Mere moments away from being reunited with Scott, I ran into Luca and hope blossomed in my bosom.
"Congratulations," I said, thoughts of double crossing Don Angelo yet again by telling Luca what I knew to forge an alliance going through my mind.
Images of Scott before me while I held a gun to his head, followed by memories of every last bullet I had ever fired flooded my brain, threatening to snuff out that hope.
"Thank you, bella. It could have been you.

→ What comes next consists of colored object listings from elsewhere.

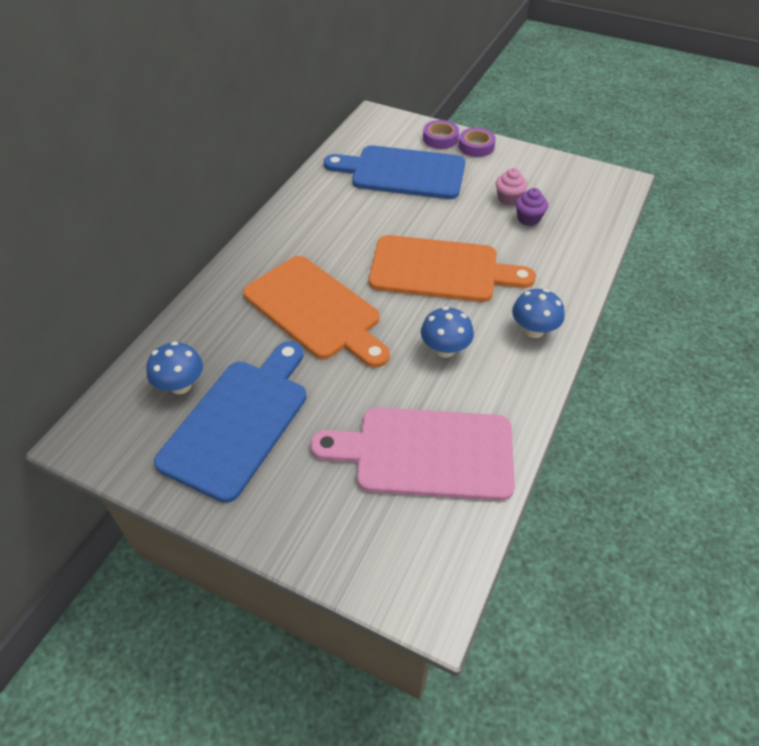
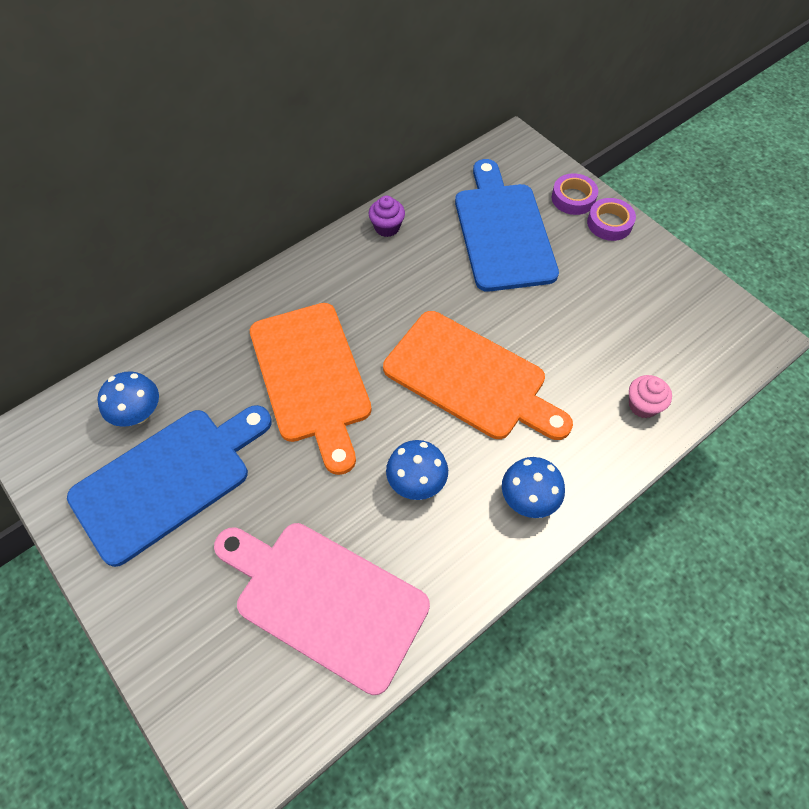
camera: 25 degrees right, 10 degrees up
(402, 172) = (503, 231): blue cutting board -> blue cutting board turned 45 degrees clockwise
(508, 198) = (605, 310): pink cupcake -> pink cupcake (643, 405)
(528, 219) = (612, 347): purple cupcake -> purple cupcake (387, 227)

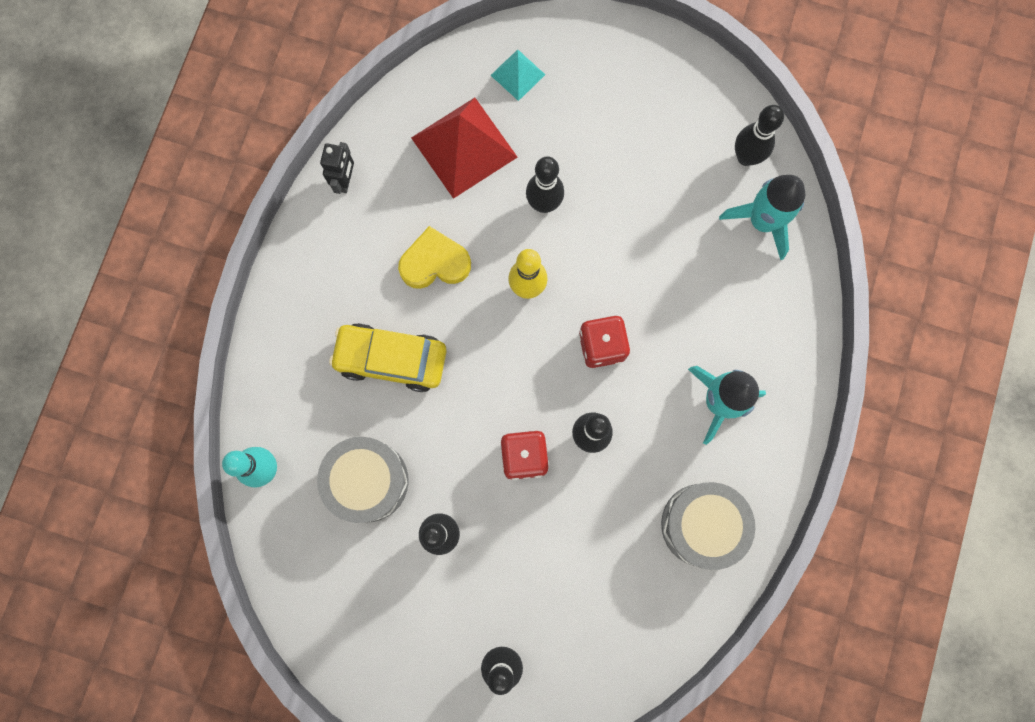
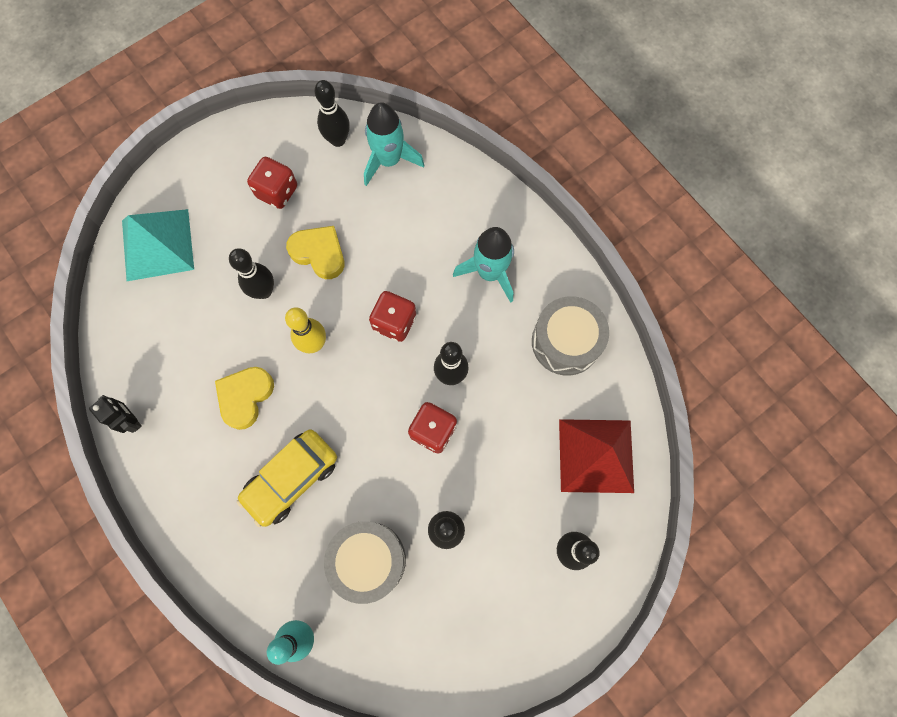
camera: 55 degrees left, 5 degrees down
(464, 147) = (178, 317): red pyramid -> red pyramid (596, 455)
(518, 75) = (157, 244): turquoise pyramid -> turquoise pyramid, size x1.94
(617, 226) = (319, 253): none -> yellow heart
(649, 141) = (277, 192): none -> red dice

Your loss," said Luca, holding up a champagne glass to his grinning lips.
"Take me away with you and Jenny," I said, fresh out of justifications, not sure if I was asking him to help me save Scott or to let me into his circle to bring down the Cattaneos.
"Okay. Be ready to leave in ten minutes. Tell Scott he fought valiantly and for that, he has my respect. That's why I never forced our marriage. Against my better judgement, you had me thinking you'd make it. Alas," said Luca, leaving it at that.
"You told me so?" I asked, his eagerness to take me with them despite me not being useful to him anymore setting off alarm bells.
Did he already know about Don Angelo killing Don Marcus? If he did, he'd know what Don Angelo had sent me to do and Jenny and I would be sitting ducks, marked for death. Was I willing to risk that for Don Angelo, who couldn't even say that he'd let Scott live? Did I really think I had a choice?
"I'm a proud man, but I'm not above admitting when I am wrong. I was wrong about Scott leaving you. Him being here today, surrounding himself with all this just for a dance with you, proves it. I was wrong about you ending up with me. Wouldn't it be interesting to see what else I'm wrong about? Mr. Expert awaits," he said, a twinkle in his eye as he left to join Jenny.
Stupid Luca had my mind going crazy, thinking of all the possibilities as I continued my journey to Scott. I thought of all the ways that this could play out. If I did defy Don Angelo, it certainly wouldn't be the first time.
"Hi Scottie," I said with a smile on my face, finally before him.
The stakes were high, but to keep him safe, I'd risk everything.
I meant it when I said I'd sell my soul to save you, Scott.
"Hey sexy lady," he said, taking my hand and twirling me around in my bridesmaid's dress. "You're a sight for sore eyes," he said, pulling me into his arms, my fingers instantly gliding through his soft curls as he asked
, "Dance with me?"
The only question was: who would I be selling my soul to?